§ Source extract
Children suffering from post-traumatic stress disorder (PTSD) present with different symptoms than most adults with the same condition. The most common signs of PTSD in children are reenacting the trauma, avoiding reminders of the trauma, and forgetting details or orders of events, or the entire trauma itself. Other signs of PTSD in children include extreme agitation, recurring nightmares, headaches, stomach aches, and a fixation with death or dying. In some cases, children with this disorder may also revert back to baby-like behaviors.
Young children who have experienced a trauma, especially those between the ages of 5 and 12, often play out the experience with toys or other objects. This is particularly common in children who have been sexually abused, so much so that observing a suspected abuse victim play can aid psychologists and social workers in a diagnosis. PTSD in children can also cause them to avoid the place where the event occurred or even unrelated things that may remind them of the event. In some cases, a child may have an adverse emotional or physical reaction to something as simple as a color or smell.
Due to the underdevelopment of a child's brain, it is extremely common for a child suffering from PTSD to mix up the order of events relating to a trauma or forget certain parts of it. This can make it difficult for adult caretakers to determine the exact root of PTSD in children if there is no witness to the event. For example, it is typical for children who witnessed a murder to describe it as a monster or other imaginary being harming them.
On the opposite end of the spectrum, children may remember the event and all of the things leading up to it in such detail that they become fixated with the precursors to the trauma, thereby convincing themselves that if those same things take place again, that another bad thing will happen. A simple example of this would be hearing a train horn right before a loved one's death, and then subsequently believing that anytime they hear the same sound someone else will die. In extreme cases, a child will block out the event entirely. This is a type of defense mechanism the brain utilizes for anything that it cannot process or that causes too much emotional pain to process. For legal purposes, especially abuse cases, the statute of limitation often begins from the time the event is remembered rather than when it occurs.

§ Exercise A
Write out the part of the passage on PTSD in children starting at "Children suffering from" and ending at "to baby-like behaviors.", word for word.
§ Exercise B
Answer these questions from the passage on PTSD in children:
(i) Young children of which ages are said to often play out a trauma with toys or other objects?
(ii) What sound is used as the example of something a child hears right before a loved one's death?
(iii) For legal purposes, from what point does the statute of limitation often begin?
§ Exercise C
Extend the passage on PTSD in children by writing what comes next after its final sentence.
None of the data below has any bearing on what is asked here.

§ Dataset content
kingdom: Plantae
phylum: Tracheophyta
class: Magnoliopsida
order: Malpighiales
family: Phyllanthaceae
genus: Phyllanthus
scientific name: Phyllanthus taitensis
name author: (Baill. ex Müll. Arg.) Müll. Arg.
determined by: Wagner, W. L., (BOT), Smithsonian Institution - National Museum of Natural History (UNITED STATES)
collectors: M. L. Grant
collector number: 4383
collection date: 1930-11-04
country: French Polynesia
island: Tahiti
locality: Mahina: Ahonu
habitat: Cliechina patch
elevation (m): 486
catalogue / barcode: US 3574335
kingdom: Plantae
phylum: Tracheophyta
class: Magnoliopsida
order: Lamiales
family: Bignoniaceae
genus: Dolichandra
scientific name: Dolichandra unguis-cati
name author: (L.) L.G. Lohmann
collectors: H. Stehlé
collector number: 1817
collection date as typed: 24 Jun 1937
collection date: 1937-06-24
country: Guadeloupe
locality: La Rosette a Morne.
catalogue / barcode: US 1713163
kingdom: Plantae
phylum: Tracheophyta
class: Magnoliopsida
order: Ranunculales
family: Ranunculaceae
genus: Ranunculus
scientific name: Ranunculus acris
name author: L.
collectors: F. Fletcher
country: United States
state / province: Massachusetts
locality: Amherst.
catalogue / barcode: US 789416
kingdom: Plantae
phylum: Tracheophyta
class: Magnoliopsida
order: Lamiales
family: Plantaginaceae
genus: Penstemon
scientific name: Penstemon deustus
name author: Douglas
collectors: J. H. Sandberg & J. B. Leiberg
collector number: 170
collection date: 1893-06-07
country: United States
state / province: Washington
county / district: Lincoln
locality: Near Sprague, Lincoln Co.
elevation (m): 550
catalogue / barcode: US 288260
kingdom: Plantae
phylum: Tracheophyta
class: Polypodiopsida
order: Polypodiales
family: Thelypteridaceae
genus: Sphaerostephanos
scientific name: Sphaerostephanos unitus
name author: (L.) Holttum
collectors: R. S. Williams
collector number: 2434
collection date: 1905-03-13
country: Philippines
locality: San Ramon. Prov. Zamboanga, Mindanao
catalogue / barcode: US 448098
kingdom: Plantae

§ Answer A
Children suffering from post-traumatic stress disorder (PTSD) present with different symptoms than most adults with the same condition. The most common signs of PTSD in children are reenacting the trauma, avoiding reminders of the trauma, and forgetting details or orders of events, or the entire trauma itself. Other signs of PTSD in children include extreme agitation, recurring nightmares, headaches, stomach aches, and a fixation with death or dying. In some cases, children with this disorder may also revert back to baby-like behaviors.

§ Answer B
(i) Between the ages of 5 and 12.
(ii) A train horn.
(iii) From the time the event is remembered rather than when it occurs.

§ Answer C
PTSD in children can also present with physical symptoms, most of which adults usually experience due to stress. Headaches and stomach aches are extremely common and usually occur when a child is reminded of the trauma. Children may also have difficulty concentrating and controlling their temper, often resulting in difficulties in school from a previously model student.
When a trauma is related to a death of a loved one, especially a primary caregiver, children may start acting much younger than they actually are. Thumb sucking, whining, and speaking in baby talk, for a child who is well past these behaviors, are often symptoms of PTSD in children. A child may also be especially clingy towards a new primary caregiver and may experience separation anxiety when that person leaves, even for only a few minutes. PTSD in children can hinder their physical, emotional, and mental growth. The sooner these symptoms are noticed and treatment with a child psychologist specializing in PTSD in children begins, the more likely a child has of moving past the trauma and living a full, enjoyable life.